**TASK ITEM:** Write out, word for word and with no pictures, each line below from the one containing "Figure 2. Landmark" through the one containing "Figure 15. The", both included, and no other line.

**GIVEN DATA:**
______

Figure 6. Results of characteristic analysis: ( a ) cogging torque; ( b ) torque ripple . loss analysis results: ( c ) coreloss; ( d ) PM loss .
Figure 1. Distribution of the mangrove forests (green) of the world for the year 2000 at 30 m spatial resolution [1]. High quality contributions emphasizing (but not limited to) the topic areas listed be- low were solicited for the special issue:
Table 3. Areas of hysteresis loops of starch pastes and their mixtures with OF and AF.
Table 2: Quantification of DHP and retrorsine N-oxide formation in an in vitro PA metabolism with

______

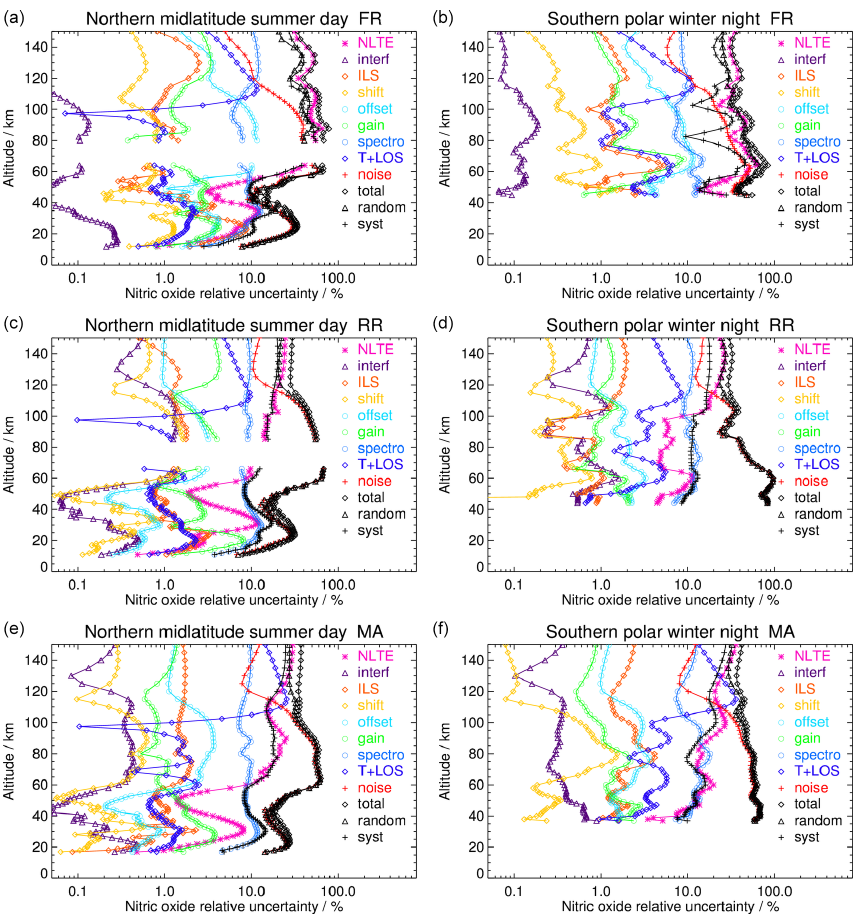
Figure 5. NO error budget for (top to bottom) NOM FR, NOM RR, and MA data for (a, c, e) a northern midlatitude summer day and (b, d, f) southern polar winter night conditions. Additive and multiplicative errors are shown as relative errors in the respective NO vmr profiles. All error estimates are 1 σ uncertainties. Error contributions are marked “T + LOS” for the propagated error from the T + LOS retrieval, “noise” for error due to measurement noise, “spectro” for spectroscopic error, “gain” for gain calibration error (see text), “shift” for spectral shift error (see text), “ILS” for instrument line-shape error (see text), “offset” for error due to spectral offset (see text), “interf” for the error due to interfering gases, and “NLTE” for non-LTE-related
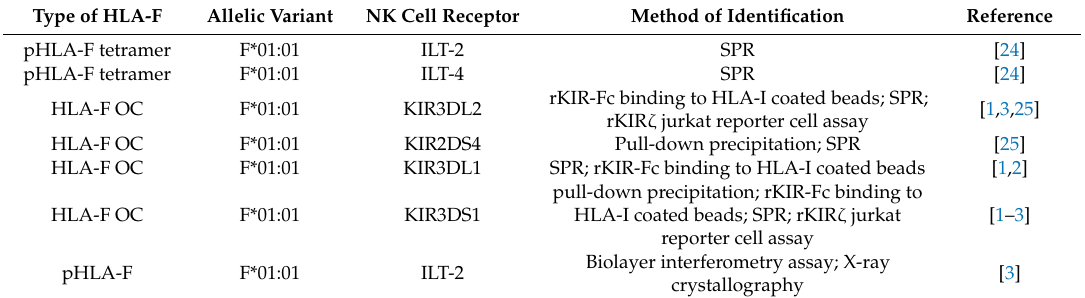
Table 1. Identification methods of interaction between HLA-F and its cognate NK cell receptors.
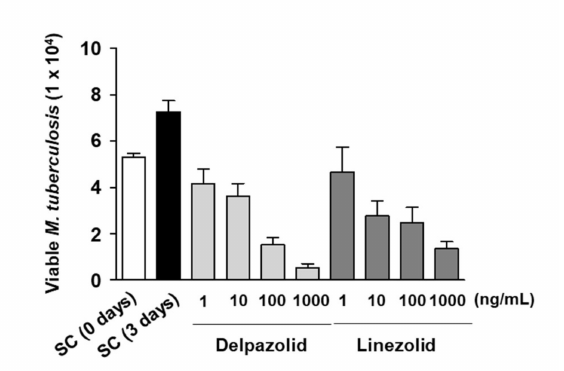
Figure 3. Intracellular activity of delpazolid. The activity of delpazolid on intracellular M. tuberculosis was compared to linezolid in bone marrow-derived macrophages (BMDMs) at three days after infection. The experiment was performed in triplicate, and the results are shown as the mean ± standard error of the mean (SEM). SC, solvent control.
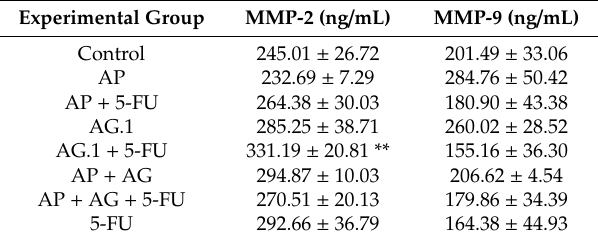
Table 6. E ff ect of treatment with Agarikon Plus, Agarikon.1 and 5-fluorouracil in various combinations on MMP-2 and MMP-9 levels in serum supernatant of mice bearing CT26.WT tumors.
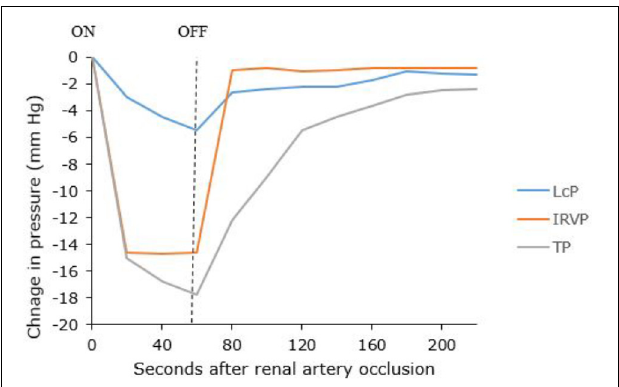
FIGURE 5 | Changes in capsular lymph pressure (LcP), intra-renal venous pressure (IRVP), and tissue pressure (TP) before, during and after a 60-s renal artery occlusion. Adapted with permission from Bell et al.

______

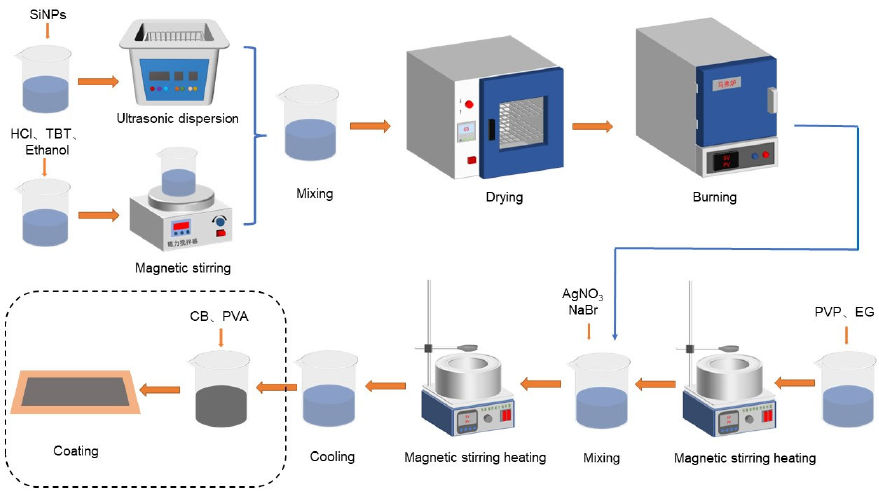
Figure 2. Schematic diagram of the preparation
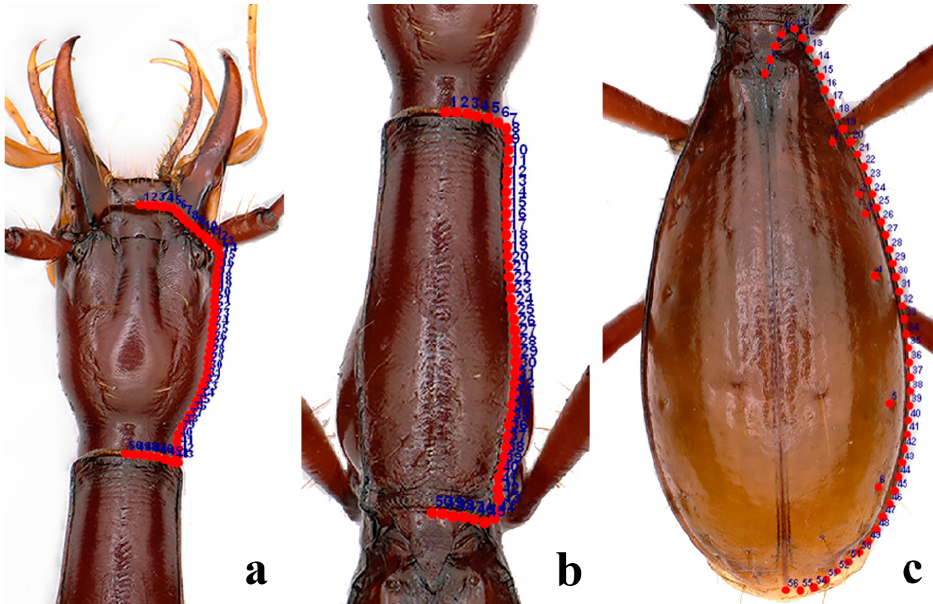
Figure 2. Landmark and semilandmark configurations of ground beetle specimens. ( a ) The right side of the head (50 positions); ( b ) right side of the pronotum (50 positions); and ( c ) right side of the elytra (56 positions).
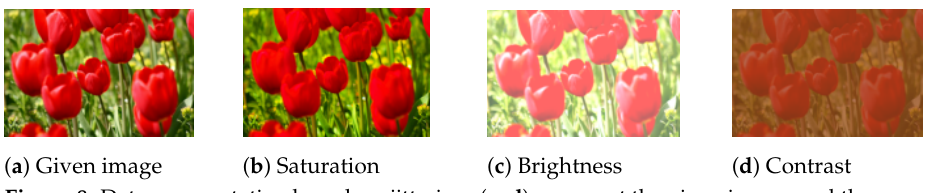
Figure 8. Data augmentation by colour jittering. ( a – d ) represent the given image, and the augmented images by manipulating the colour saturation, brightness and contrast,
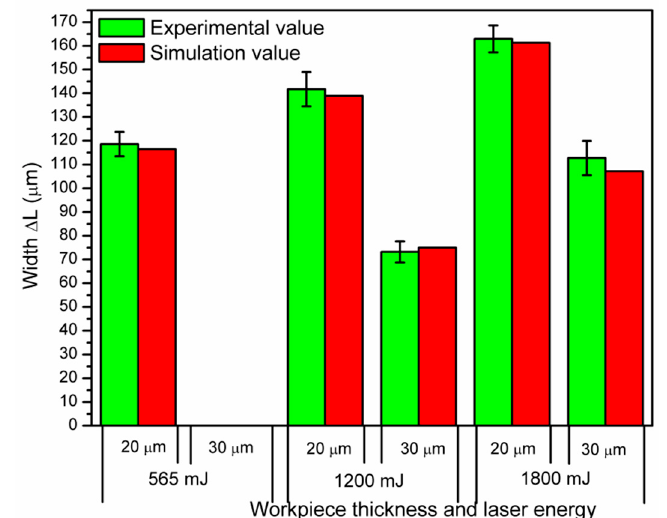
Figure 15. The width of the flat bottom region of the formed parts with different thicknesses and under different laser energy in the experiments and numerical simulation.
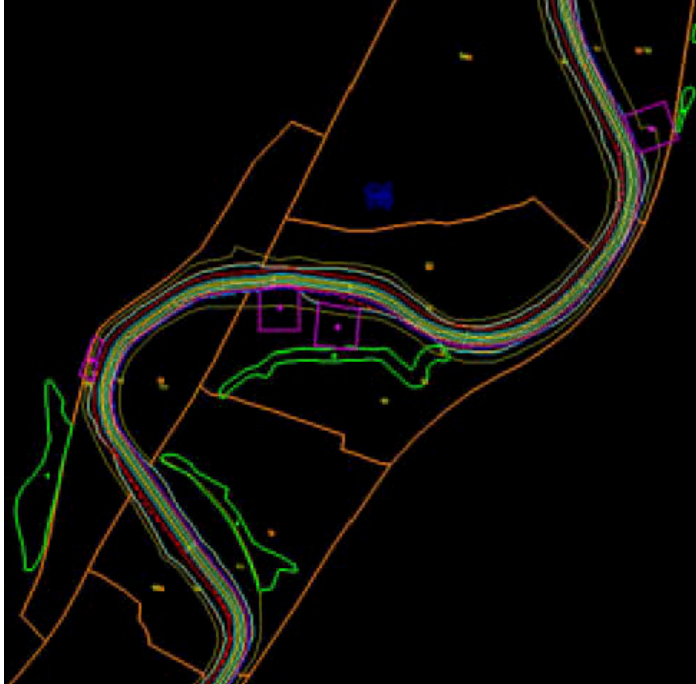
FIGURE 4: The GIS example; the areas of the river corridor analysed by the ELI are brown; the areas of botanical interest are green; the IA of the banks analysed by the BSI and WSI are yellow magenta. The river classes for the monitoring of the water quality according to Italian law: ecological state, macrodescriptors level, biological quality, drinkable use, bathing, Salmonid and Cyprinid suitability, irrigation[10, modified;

______

**REPLY TO THE EXERCISE:**
Figure 2. Landmark and semilandmark configurations of ground beetle specimens. ( a ) The right side of the head (50 positions); ( b ) right side of the pronotum (50 positions); and ( c ) right side of the elytra (56 positions).
Figure 8. Data augmentation by colour jittering. ( a – d ) represent the given image, and the augmented images by manipulating the colour saturation, brightness and contrast,
Figure 15. The width of the flat bottom region of the formed parts with different thicknesses and under different laser energy in the experiments and numerical simulation.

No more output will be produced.